At the other end of the Jersey Shore, Cape May Point State Park is a popular vantage point for viewing the fall hawk migration. Between the two, Island Beach State Park occupies a narrow barrier island that sits between the restless Atlantic and historic Barnegat Bay. Shaped by storm and tides, the park protects more than 1,200 hectares of coastal dunes and offers eight self-guided hiking trails that provide access to the nine plant communities of a barrier island. This park is a great springboard for naturalist-guided canoe and kayak tours of Barnegat Bay.
It’s easy to slow down the pace but still see lots of territory on New Jersey’s extensive Rails-to-Trails system, ideal for walking and biking (and mostly wheelchair accessible). The Jersey Shore includes 11 separate trails ranging up to 22 kilometres in length.
Extreme Sports & Science
In the Meadowlands Liberty Region, close to downtown Manhattan and Times Square, families can hike along nature trails, take in a basketball game at the Meadowlands Sports Complex, or spend an afternoon at the science museum.

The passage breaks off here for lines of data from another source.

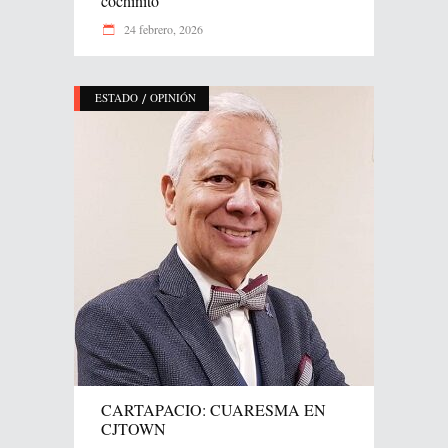
cochinito
24 febrero, 2026
/
ESTADO
OPINIÓN
CARTAPACIO: CUARESMA EN
CJTOWN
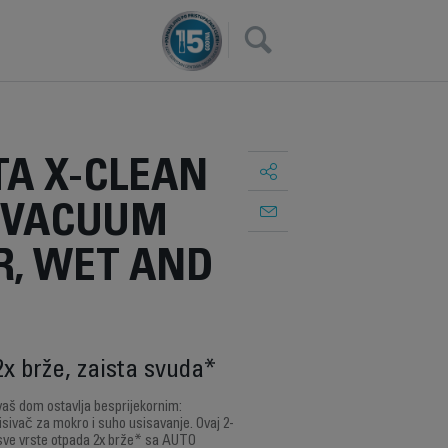
×
A X-CLEAN
-1 VACUUM
R, WET AND
2x brže, zaista svuda*
vaš dom ostavlja besprijekornim:
sivač za mokro i suho usisavanje. Ovaj 2-
 sve vrste otpada 2x brže* sa AUTO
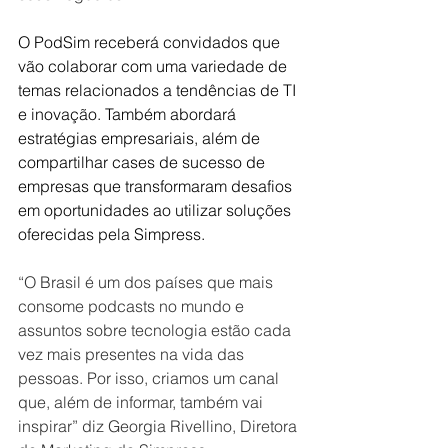
O PodSim receberá convidados que 
vão colaborar com 
uma variedade de 
temas relacionados a tendências de TI 
e inovação. Também abordará 
estratégias empresariais, além de 
compartilhar cases de sucesso de 
empresas que transformaram desafios 
em oportunidades ao utilizar soluções 
oferecidas pela Simpress.
“O Brasil é um dos países que mais 
consome podcasts no mundo e 
assuntos sobre tecnologia estão cada 
vez mais presentes na vida das 
pessoas. Por isso, criamos um canal 
que, além de informar, também vai 
inspirar” diz Georgia Rivellino, Diretora 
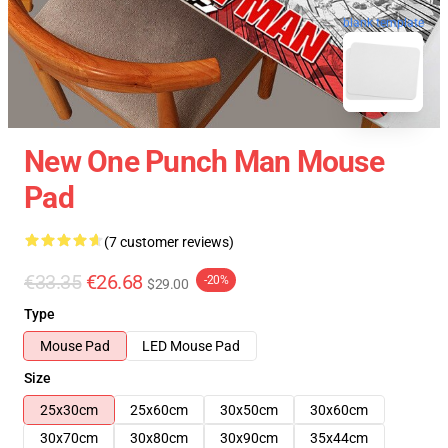
blank template
New One Punch Man Mouse
Pad
(7 customer reviews)
€33.35
€26.68
-20%
$29.00
Type
Mouse Pad
LED Mouse Pad
Size
25x30cm
25x60cm
30x50cm
30x60cm
30x70cm
30x80cm
30x90cm
35x44cm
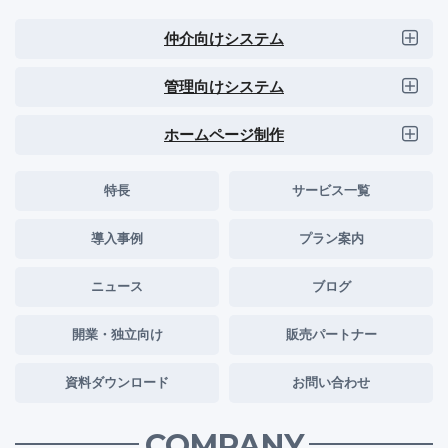
仲介向けシステム
管理向けシステム
ホームページ制作
特長
サービス一覧
導入事例
プラン案内
ニュース
ブログ
開業・独立向け
販売パートナー
資料ダウンロード
お問い合わせ
COMPANY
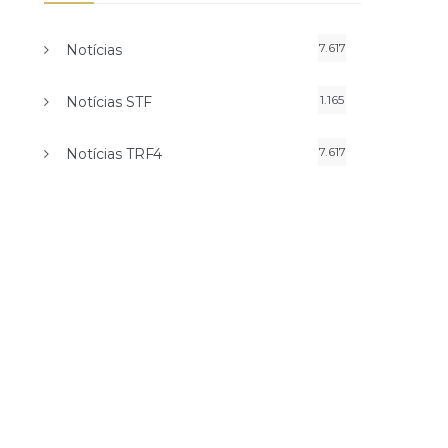
7.617
Notícias
1.165
Notícias STF
7.617
Notícias TRF4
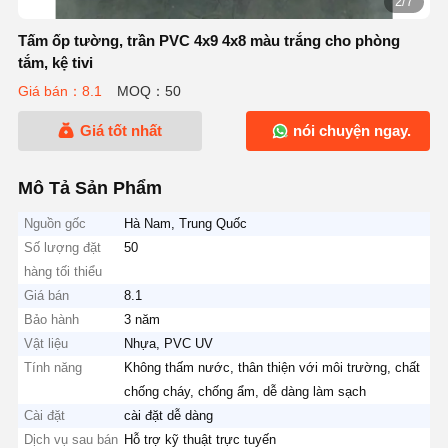
3/7
Tấm ốp tường, trần PVC 4x9 4x8 màu trắng cho phòng
tắm, kệ tivi
Giá bán：8.1
MOQ：50
Giá tốt nhất
nói chuyện ngay.
Mô Tả Sản Phẩm
Nguồn gốc
Hà Nam, Trung Quốc
Số lượng đặt
50
hàng tối thiểu
Giá bán
8.1
Bảo hành
3 năm
Vật liệu
Nhựa, PVC UV
Tính năng
Không thấm nước, thân thiện với môi trường, chất
chống cháy, chống ẩm, dễ dàng làm sạch
Cài đặt
cài đặt dễ dàng
Dịch vụ sau bán
Hỗ trợ kỹ thuật trực tuyến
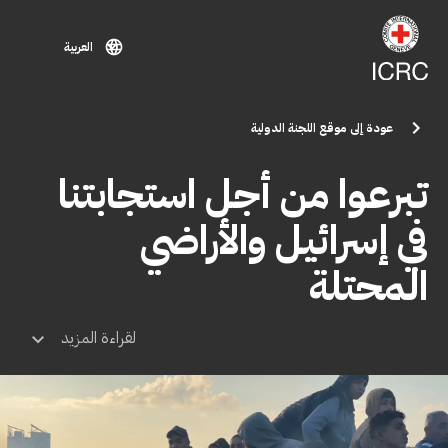
تجاوز إلى المحتوى الرئيسي
العربية
عودة إلى موقع اللجنة الدولية
تبرعوا من أجل استجابتنا
في إسرائيل والأراضي
المحتلة
لقراءة المزيد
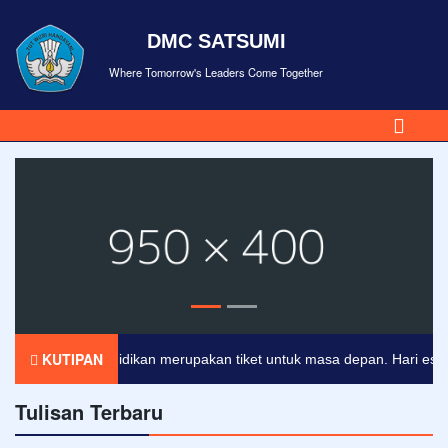
DMC SATSUMI
Where Tomorrow's Leaders Come Together
KUTIPAN
Pendidikan merupakan tiket untuk masa depan. Hari esok unt
Tulisan Terbaru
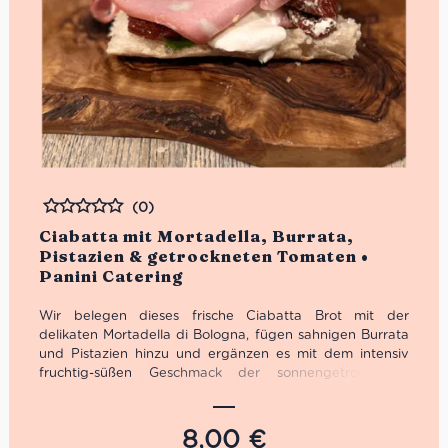
(0)
Bewertet
Ciabatta mit Mortadella, Burrata,
Pistazien & getrockneten Tomaten •
Panini Catering
Wir belegen dieses frische Ciabatta Brot mit der
delikaten Mortadella di Bologna, fügen sahnigen Burrata
und Pistazien hinzu und ergänzen es mit dem intensiv
fruchtig-süßen Geschmack der sonnengetrockneten
Tomaten, klappen es zu und fertig ist es zum Genießen –
Das Ciabatta mit der wahren Geschmacksexplosion alla
italiana!
8,00
€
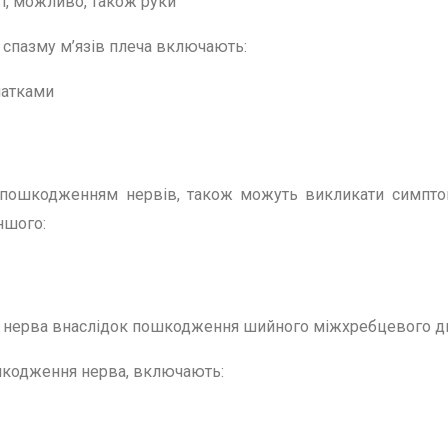
і, можливо, також руки
 спазму м’язів плеча включають:
патками
з пошкодженням нервів, також можуть викликати симпто
ншого:
о нерва внаслідок пошкодження шийного міжхребцевого д
шкодження нерва, включають:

The ferry service from Liberty State Park in Jersey City keeps the Statue of Liberty and Ellis Island within easy reach. Science geeks head to the Liberty Science Centre. With hundreds of exhibits in eight new galleries, and the largest IMAX theatre in the US, there is something for every age to enjoy. At the Meadowlands Environment Center, children and parents can take a guided tour of the Hackensack River and explore wetland ecology by boat.
Roll the dice, stroll a boardwalk, party ‘til dawn or quietly breath the fresh salt air, life is a beach on the Jersey Shore.